Berta cuida a su madre desde que cayó enferma hace unos años.
Aunque es la menor de 5 hermanos, todos varones, ya ha cumplido los 60. Su cara
está surcada por mil y una arrugas que delatan una vida nada fácil.
Esta mujer de mirada huidiza, enjuta y bregada en mil batallas
está realmente sola, aunque tenga cuatro hombres al lado. Vive en una casa estrecha
llena de escaleras en la calle del Horno
(todos los pueblos tienen una calle con este nombre) y está atenta a cualquier
llamada de su madre. Su madre es una mujer con un fuerte carácter, que no ha
heredado su hija, y que ha manejado a su familia en tiempos difíciles. A pesar
de estar enferma, no pierde su hegemonía sobre el entorno.

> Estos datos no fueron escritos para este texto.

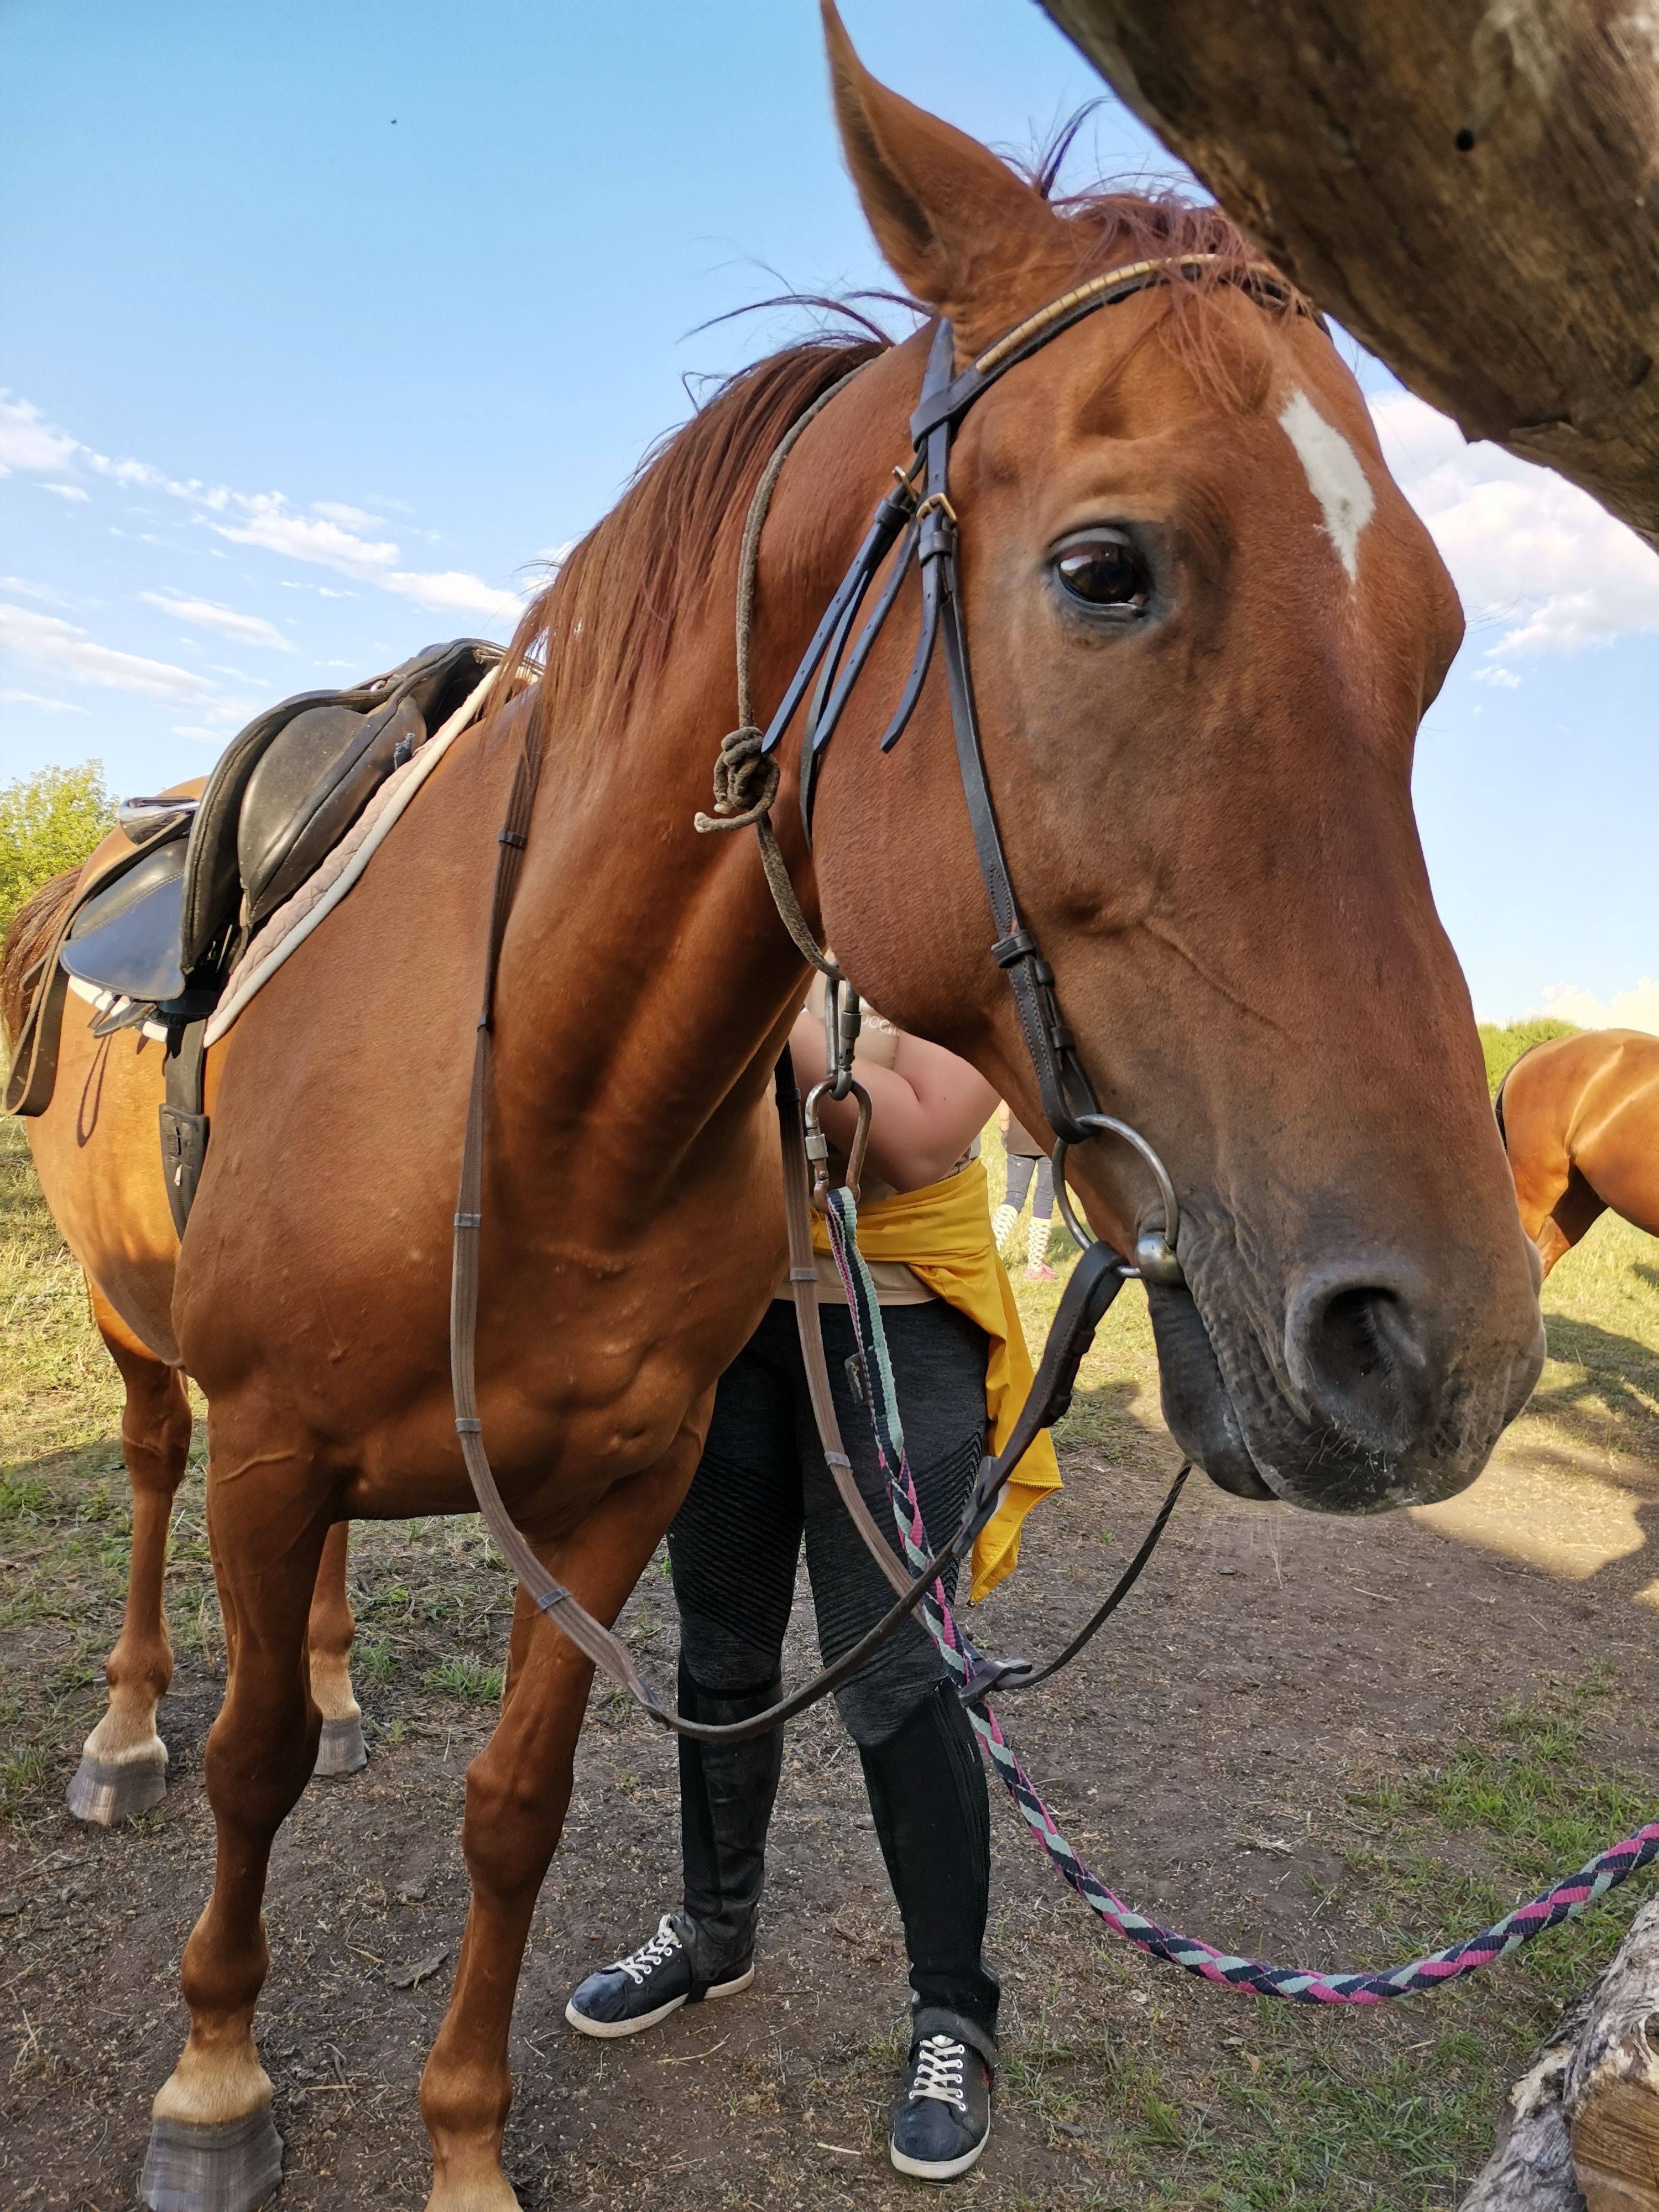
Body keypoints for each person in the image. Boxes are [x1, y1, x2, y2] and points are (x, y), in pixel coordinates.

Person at [565, 981, 1061, 2183]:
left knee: (896, 1679)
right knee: (721, 1649)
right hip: (733, 1322)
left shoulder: (946, 941)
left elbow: (915, 1131)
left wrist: (751, 985)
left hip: (899, 1326)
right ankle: (714, 1927)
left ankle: (953, 2013)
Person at [991, 1104, 1057, 1281]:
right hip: (1050, 1138)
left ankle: (987, 1256)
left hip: (1018, 1136)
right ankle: (1034, 1269)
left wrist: (1005, 1128)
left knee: (1013, 1198)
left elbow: (1004, 1098)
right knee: (1044, 1202)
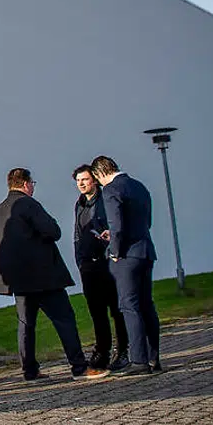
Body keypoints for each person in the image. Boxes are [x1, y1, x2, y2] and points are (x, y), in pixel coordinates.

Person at [0, 168, 108, 382]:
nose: (33, 186)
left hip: (17, 280)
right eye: (32, 182)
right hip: (43, 277)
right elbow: (53, 231)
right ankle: (79, 367)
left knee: (26, 324)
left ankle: (30, 370)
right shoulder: (29, 205)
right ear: (25, 184)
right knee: (64, 319)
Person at [91, 155, 162, 375]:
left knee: (129, 306)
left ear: (99, 174)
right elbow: (146, 221)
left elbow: (117, 225)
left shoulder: (111, 190)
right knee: (146, 305)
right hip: (145, 250)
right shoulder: (139, 186)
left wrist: (114, 250)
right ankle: (153, 358)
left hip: (126, 257)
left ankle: (139, 361)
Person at [71, 165, 129, 371]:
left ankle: (123, 350)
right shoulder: (79, 204)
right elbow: (77, 234)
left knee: (117, 309)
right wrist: (79, 260)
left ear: (94, 180)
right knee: (97, 312)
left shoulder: (105, 199)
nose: (81, 183)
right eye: (78, 180)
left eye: (85, 179)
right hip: (88, 266)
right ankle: (102, 351)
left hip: (108, 263)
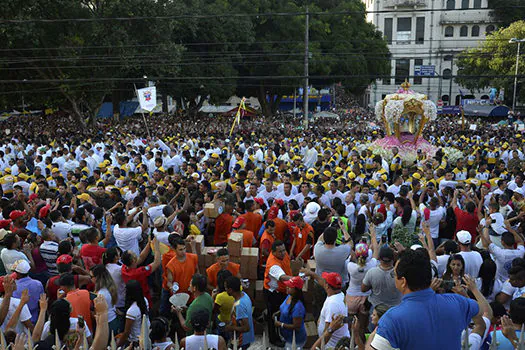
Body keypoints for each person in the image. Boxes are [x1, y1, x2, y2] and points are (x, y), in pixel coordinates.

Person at [367, 249, 484, 349]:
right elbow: (482, 312)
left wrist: (371, 337)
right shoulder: (458, 302)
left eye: (394, 275)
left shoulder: (392, 319)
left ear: (403, 281)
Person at [300, 269, 350, 348]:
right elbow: (323, 283)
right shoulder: (339, 293)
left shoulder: (332, 304)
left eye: (325, 281)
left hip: (331, 345)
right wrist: (311, 274)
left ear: (327, 286)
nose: (323, 282)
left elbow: (327, 332)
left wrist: (318, 347)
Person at [313, 226, 352, 319]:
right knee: (337, 309)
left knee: (319, 306)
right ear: (336, 238)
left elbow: (319, 238)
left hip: (320, 284)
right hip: (337, 286)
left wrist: (329, 226)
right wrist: (343, 229)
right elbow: (350, 243)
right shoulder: (342, 250)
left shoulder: (317, 249)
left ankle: (319, 324)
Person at [263, 240, 293, 346]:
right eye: (280, 252)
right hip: (273, 294)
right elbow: (282, 277)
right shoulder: (273, 265)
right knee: (274, 317)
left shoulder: (283, 256)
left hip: (282, 291)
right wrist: (296, 279)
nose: (283, 253)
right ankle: (274, 339)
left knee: (279, 313)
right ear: (273, 252)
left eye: (284, 250)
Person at [480, 217, 525, 283]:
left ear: (502, 242)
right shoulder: (520, 252)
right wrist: (510, 229)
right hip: (515, 282)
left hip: (499, 282)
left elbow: (487, 241)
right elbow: (520, 241)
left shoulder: (500, 252)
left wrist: (486, 226)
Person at [121, 237, 161, 306]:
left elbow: (141, 258)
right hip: (143, 298)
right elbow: (157, 263)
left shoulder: (124, 268)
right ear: (133, 260)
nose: (136, 255)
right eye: (134, 254)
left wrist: (149, 244)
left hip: (132, 297)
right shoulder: (139, 272)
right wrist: (157, 247)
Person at [274, 276, 307, 348]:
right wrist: (279, 312)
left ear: (296, 290)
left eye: (290, 286)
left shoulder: (298, 308)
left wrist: (281, 324)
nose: (287, 287)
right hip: (286, 336)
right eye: (287, 285)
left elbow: (297, 326)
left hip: (294, 340)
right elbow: (286, 308)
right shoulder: (289, 296)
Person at [117, 280, 150, 348]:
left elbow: (126, 332)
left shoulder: (132, 311)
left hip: (135, 342)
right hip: (145, 337)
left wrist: (117, 345)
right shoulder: (144, 300)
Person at [225, 276, 255, 350]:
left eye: (226, 288)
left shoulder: (240, 305)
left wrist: (231, 328)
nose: (225, 290)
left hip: (241, 341)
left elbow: (246, 328)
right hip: (245, 338)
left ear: (230, 290)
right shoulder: (244, 295)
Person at [90, 264, 120, 334]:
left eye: (91, 276)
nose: (90, 278)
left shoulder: (101, 294)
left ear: (97, 277)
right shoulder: (109, 286)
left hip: (106, 323)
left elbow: (98, 313)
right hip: (113, 318)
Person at [12, 259, 44, 324]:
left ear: (17, 273)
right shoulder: (38, 284)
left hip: (19, 321)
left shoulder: (13, 287)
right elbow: (41, 302)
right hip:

Apenas puede salir de la cama si no es con mucha ayuda, se queja
desmesuradamente si la quiere asear y continuamente pide agua, aunque al ofrecérsela
se niegue a beber. Es el reclamo habitual de una persona dependiente, (quién no
querría tener continuamente a alguien al lado que nos cuidara en estas
condiciones! Es lo deseable, desde luego.), pero llevado al extremo del
agotamiento y la nulidad. Hay que decir que la madre de Berta padece una
enfermedad crónica que la mantiene encamada y con una movilidad muy limitada,
pero mantiene su función cognitiva intacta, a pesar de sus 90 años. Quiere a su
hija continuamente a su lado, aunque sea para insultarla. Si, también para eso.
Al final de la visita, o eso pensábamos nosotras, nos
sentamos alrededor de una mesa cubierta con un hule al que hace tiempo que
nadie le pasa un trapo, con ella y dos de sus hermanos, que han venido a casa
para estar en la visita. El marido de la paciente se queda sentado en el sofá
viendo la tele sin sonido. Hablamos del tratamiento, explicamos los cuidados
que requiere la paciente y… llegamos a la parte de los cuidados que requiere el
cuidador, o sea Berta.
Al explicarle la situación, tal como la vemos nosotras, se
rompe en un llanto rápidamente controlado. Secándose a duras penas las
lágrimas, nos cuenta que no sabe ni quiere imaginarse cómo será cuando su madre
muera. Mi madre lo es todo, qué será de mí, no quiero pensarlo, dice mientras
vuelve a echarse a llorar. Ahora la cuido, ha sido y es lo más importante de mi
vida. No, no… repite como un mantra.
Le hablamos suave, pero seguras de lo que le decimos. Lo que
hace tiene un gran valor y le reconfortará cuando ella no esté ya. Sin embargo
y sin menoscabo de nada, tiene que poner pequeños límites (para ella ya es
mucho), tiempo durante el cual debe respirar y coger aire, intentar llenarse
para no encontrarse vacía, alterada y agotada cuando esté a su lado, cuidándola.
Debe pedir ayuda a sus familiares, aunque crea que nunca lo harán tan bien como
ella, y vivir un poquito, aunque es difícil, fuera de esa casa que le ahoga.
Esto y mucho más que fue surgiendo al ir ella desgranando sus
emociones, mientras sus hermanos permanecían mudos, nos llevó a un punto de
serenidad y silencio compartido, tras el cual ella esbozó una tímida sonrisa de
la que brotó un gracias… luego de una pausa, la sonrisa se hizo amplia, nos
miró a los ojos largamente y pronunció un gracias de esos que te abrazan el
alma, juntando los cachitos.
Una vez más, a mitad de mes, a mí ya me han pagado la nómina.